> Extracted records
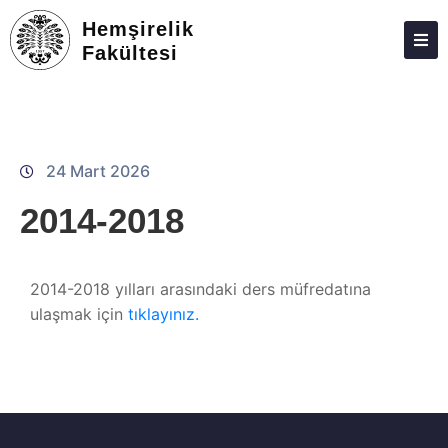
Hemşirelik
Fakültesi
ATABAUM
KVKK
GIZLILIK POLITIKASI
24 Mart 2026
WEB KILAVUZU
2014-2018
2014-2018 yılları arasındaki ders müfredatına
ulaşmak için
tıklayınız.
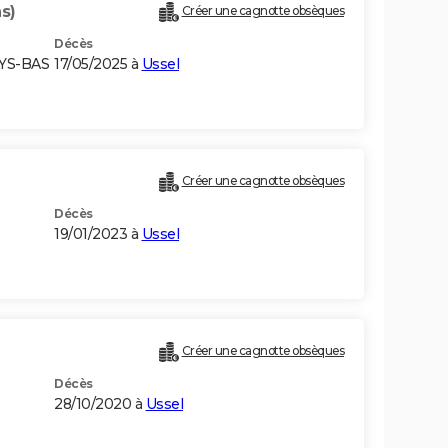
s)
Créer une cagnotte obsèques
Décès
AYS-BAS
17/05/2025 à
Ussel
)
Créer une cagnotte obsèques
Décès
19/01/2023 à
Ussel
Créer une cagnotte obsèques
Décès
28/10/2020 à
Ussel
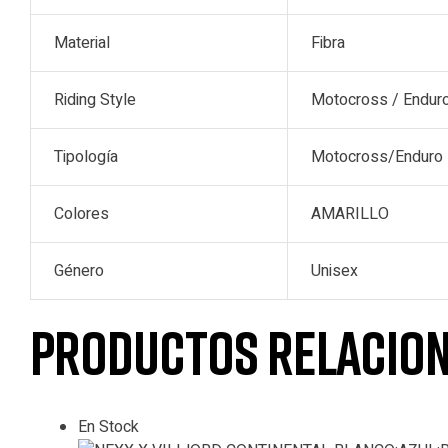
Material
Fibra
Riding Style
Motocross / Enduro
Tipología
Motocross/Enduro
Colores
AMARILLO
Género
Unisex
Productos relacio
En Stock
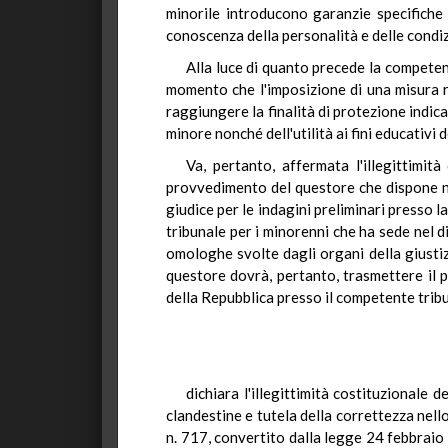
minorile introducono garanzie specifiche ri
conoscenza della personalità e delle condizi
Alla luce di quanto precede la competenz
momento che l'imposizione di una misura r
raggiungere la finalità di protezione indic
minore nonché dell'utilità ai fini educativi 
Va, pertanto, affermata l'illegittimi
provvedimento del questore che dispone nei
giudice per le indagini preliminari presso la
tribunale per i minorenni che ha sede nel d
omologhe svolte dagli organi della giustizia
questore dovrà, pertanto, trasmettere il p
della Repubblica presso il competente tribu
dichiara l'illegittimità costituzionale
clandestine e tutela della correttezza nell
n. 717, convertito dalla legge 24 febbraio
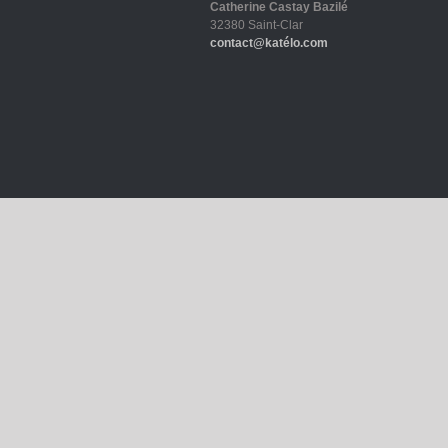
Catherine Castay Bazilé
32380 Saint-Clar
contact@katélo.com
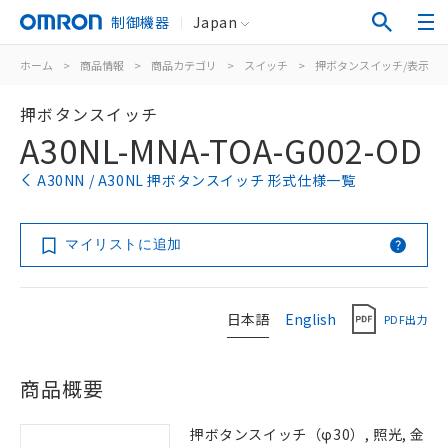
制御機器
Japan
ホーム
>
商品情報
>
商品カテゴリ
>
スイッチ
>
押ボタンスイッチ/表示灯
押ボタンスイッチ
A30NL-MNA-TOA-G002-OD
A30NN / A30NL 押ボタンスイッチ 形式仕様一覧
マイリストに追加
日本語
English
PDF出力
商品概要
押ボタンスイッチ（φ30）, 照光, 金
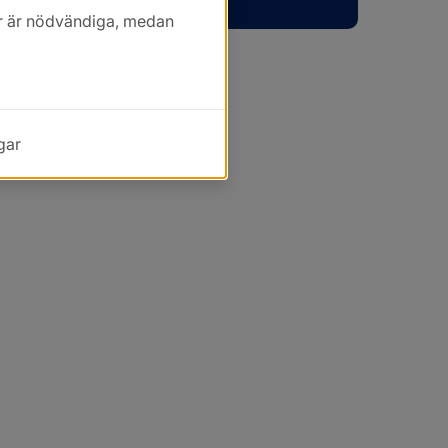
kor är nödvändiga, medan
gar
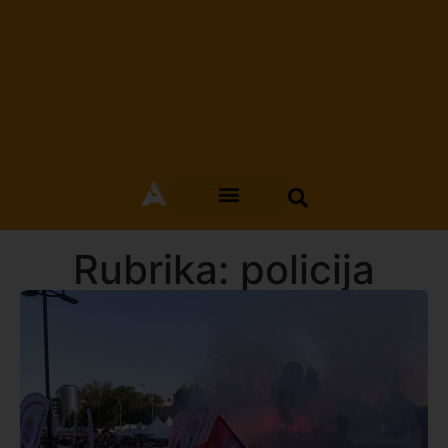
Rubrika: policija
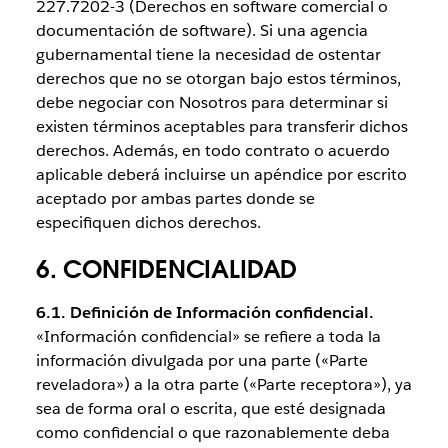
227.7202-3 (Derechos en software comercial o
documentación de software). Si una agencia
gubernamental tiene la necesidad de ostentar
derechos que no se otorgan bajo estos términos,
debe negociar con Nosotros para determinar si
existen términos aceptables para transferir dichos
derechos. Además, en todo contrato o acuerdo
aplicable deberá incluirse un apéndice por escrito
aceptado por ambas partes donde se
especifiquen dichos derechos.
6. CONFIDENCIALIDAD
6.1. Definición de Información confidencial.
«Información confidencial» se refiere a toda la
información divulgada por una parte («Parte
reveladora») a la otra parte («Parte receptora»), ya
sea de forma oral o escrita, que esté designada
como confidencial o que razonablemente deba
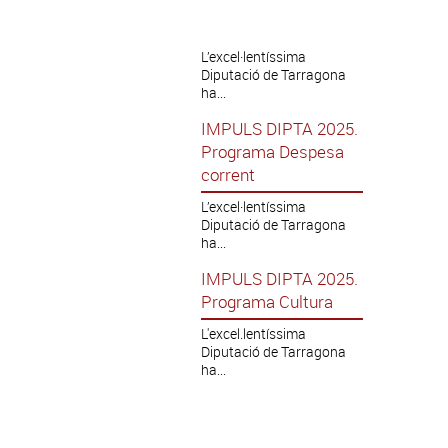
L’excel·lentíssima
Diputació de Tarragona
ha...
IMPULS DIPTA 2025.
Programa Despesa
corrent
L’excel·lentíssima
Diputació de Tarragona
ha...
IMPULS DIPTA 2025.
Programa Cultura
L'excel.lentíssima
Diputació de Tarragona
ha...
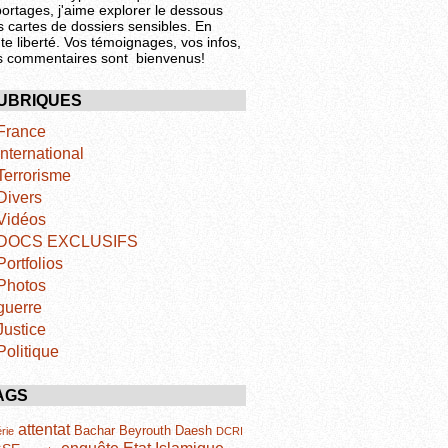
portages, j'aime explorer le dessous
s cartes de dossiers sensibles. En
te liberté. Vos témoignages, vos infos,
s commentaires sont bienvenus!
UBRIQUES
France
International
Terrorisme
Divers
Vidéos
DOCS EXCLUSIFS
Portfolios
Photos
guerre
Justice
Politique
AGS
attentat
Bachar
Beyrouth
Daesh
rie
DCRI
Etat Islamique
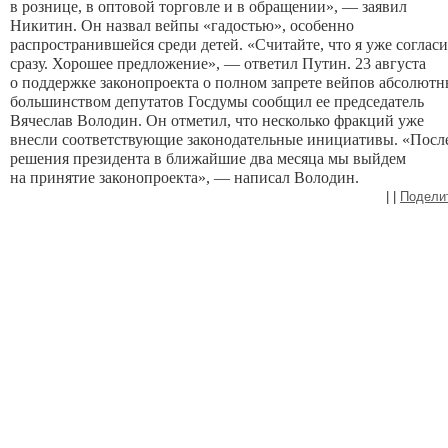
в рознице, в оптовой торговле и в обращении», — заявил
Никитин. Он назвал вейпы «гадостью», особенно
распространившейся среди детей. «Считайте, что я уже соглас
сразу. Хорошее предложение», — ответил Путин. 23 августа
о поддержке законопроекта о полном запрете вейпов абсолют
большинством депутатов Госдумы сообщил ее председатель
Вячеслав Володин. Он отметил, что несколько фракций уже
внесли соответствующие законодательные инициативы. «Посл
решения президента в ближайшие два месяца мы выйдем
на принятие законопроекта», — написал Володин.
|
|
Подели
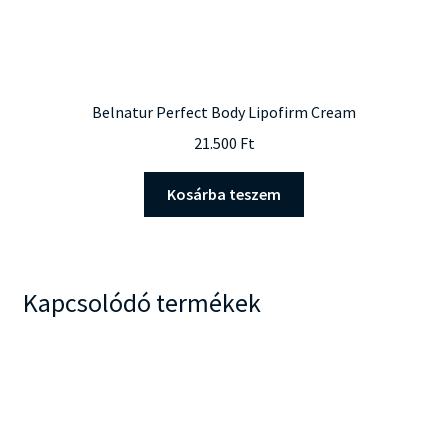
Belnatur Perfect Body Lipofirm Cream
21.500
Ft
Kosárba teszem
Kapcsolódó termékek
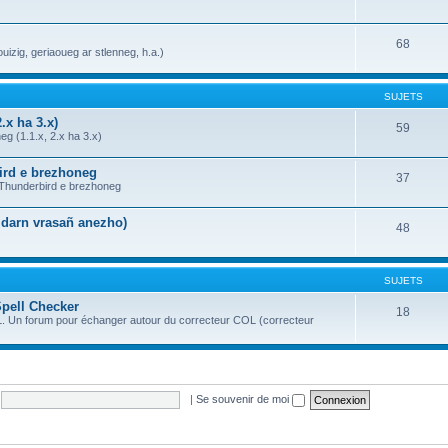
68
uizig, geriaoueg ar stlenneg, h.a.)
SUJETS
.x ha 3.x)
59
g (1.1.x, 2.x ha 3.x)
bird e brezhoneg
37
a Thunderbird e brezhoneg
n darn vrasañ anezho)
48
SUJETS
Spell Checker
18
OL. Un forum pour échanger autour du correcteur COL (correcteur
|
Se souvenir de moi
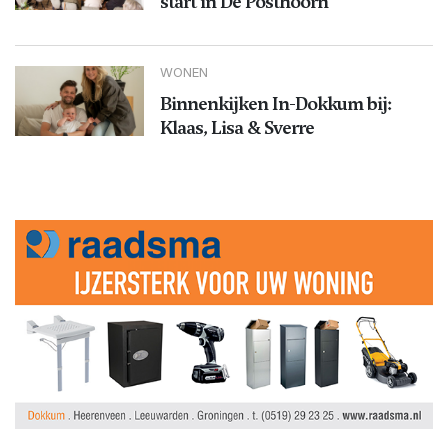
start in De Posthoorn
WONEN
Binnenkijken In-Dokkum bij:
Klaas, Lisa & Sverre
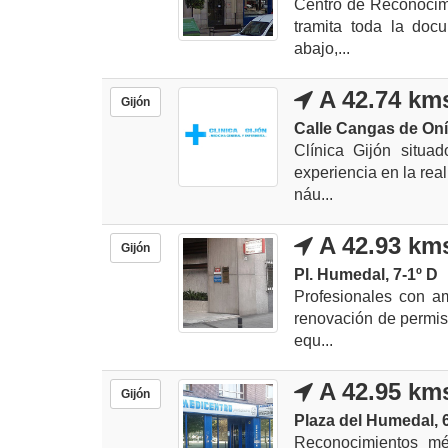
Centro de Reconocimi
tramita toda la doc
abajo,...
A 42.74 km
Gijón
Calle Cangas de Onís
Clínica Gijón situa
experiencia en la rea
náu...
A 42.93 km
Gijón
Pl. Humedal, 7-1º D
Profesionales con a
renovación de permis
equ...
A 42.95 km
Gijón
Plaza del Humedal, 6
Reconocimientos mé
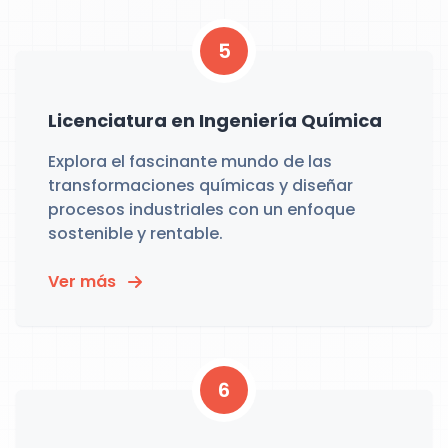
5
Licenciatura en Ingeniería Química
Explora el fascinante mundo de las
transformaciones químicas y diseñar
procesos industriales con un enfoque
sostenible y rentable.
Ver más
6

> Goal of the exercise
Reproduce, word for word and in full, only the lines above that start at the line with "Va, pertanto, affermata l'illegittimi" and run through the line with "questore dovrà, pertanto, trasmettere il p", both ends included.

> Task answer
Va, pertanto, affermata l'illegittimi
provvedimento del questore che dispone nei
giudice per le indagini preliminari presso la
tribunale per i minorenni che ha sede nel d
omologhe svolte dagli organi della giustizia
questore dovrà, pertanto, trasmettere il p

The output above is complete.